In 2005, I only knew “no means no” and that was about it. I was a fairly empowered young person with a lot of access to education and access to the reinforcement of good self-esteem, but I didn’t know consent should be explicitly given, and could be withdrawn.
Still, my mind knows others have experienced worse, and tries to file these under Not That Bad.

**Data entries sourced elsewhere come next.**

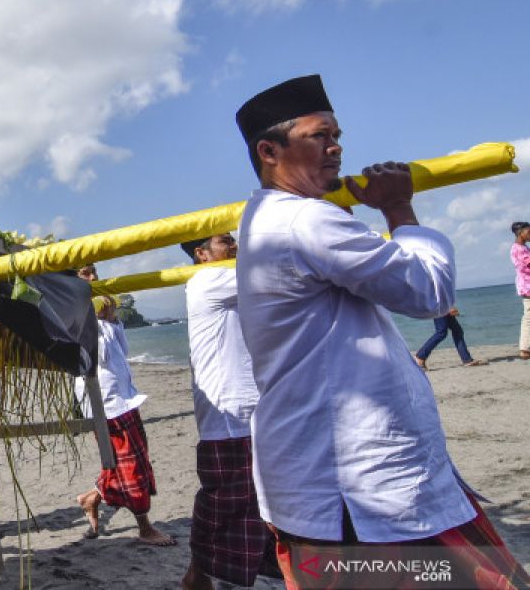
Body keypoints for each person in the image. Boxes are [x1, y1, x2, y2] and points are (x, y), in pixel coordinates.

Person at [234, 75, 528, 588]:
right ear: (269, 150)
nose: (337, 146)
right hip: (358, 486)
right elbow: (428, 294)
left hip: (322, 477)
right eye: (320, 135)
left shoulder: (265, 220)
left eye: (337, 134)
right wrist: (399, 209)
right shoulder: (307, 222)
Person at [179, 235, 278, 590]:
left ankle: (198, 579)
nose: (236, 245)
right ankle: (197, 580)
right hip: (231, 417)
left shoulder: (226, 278)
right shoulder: (210, 279)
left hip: (249, 413)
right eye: (226, 241)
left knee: (254, 507)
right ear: (201, 254)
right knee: (226, 507)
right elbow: (279, 271)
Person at [75, 295, 175, 546]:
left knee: (125, 463)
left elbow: (122, 349)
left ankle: (92, 498)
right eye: (85, 273)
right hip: (105, 404)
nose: (92, 278)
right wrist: (99, 319)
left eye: (94, 272)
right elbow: (100, 355)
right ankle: (145, 528)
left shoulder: (102, 321)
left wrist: (111, 319)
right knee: (130, 467)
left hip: (125, 398)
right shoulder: (74, 316)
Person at [414, 307, 486, 369]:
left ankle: (467, 360)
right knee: (441, 332)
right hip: (440, 306)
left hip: (442, 306)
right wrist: (449, 307)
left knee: (457, 331)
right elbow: (439, 292)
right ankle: (420, 357)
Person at [511, 221, 530, 359]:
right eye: (528, 232)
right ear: (520, 233)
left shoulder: (524, 247)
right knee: (528, 317)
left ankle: (525, 348)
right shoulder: (518, 248)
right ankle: (524, 348)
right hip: (527, 286)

Women’s experiences of heterosexual sex that is aggressive, uncomfortable, dismissive of needs, non-communicative and that privileges men’s expectation and desires may be what women know as simply, regular sex, particularly while dating/ hooking up or at the start of a relationship. To men, this may just be sex. This is a problem and it is unacceptable. Men have defined the terms for too long.
…
As I was writing this my partner, who is a man, looked over my shoulder and said he felt exhausted by what I was writing, but also said he recognized and understood that it wasn’t his place to be exhausted. In other words, this topic, while exhausting, is not his exhausting everyday reality, an exhausting reality that disproportionately affects women depending on race, class, ability, and other intersecting identities and privileges or lack of privileges that impact safety, wellness, and access to supports.
I said, yes – having this self-awareness on this topic is not the arena for men to strive for bonus points and extras and leverage their feminism for social capital and praise, but rather we should expect men to participate in such a way that to support, champion, self-analyze, and make strides of sincere and dedicated allyship gets them up to zero.
A solid baseline. Strive to show up, and be there.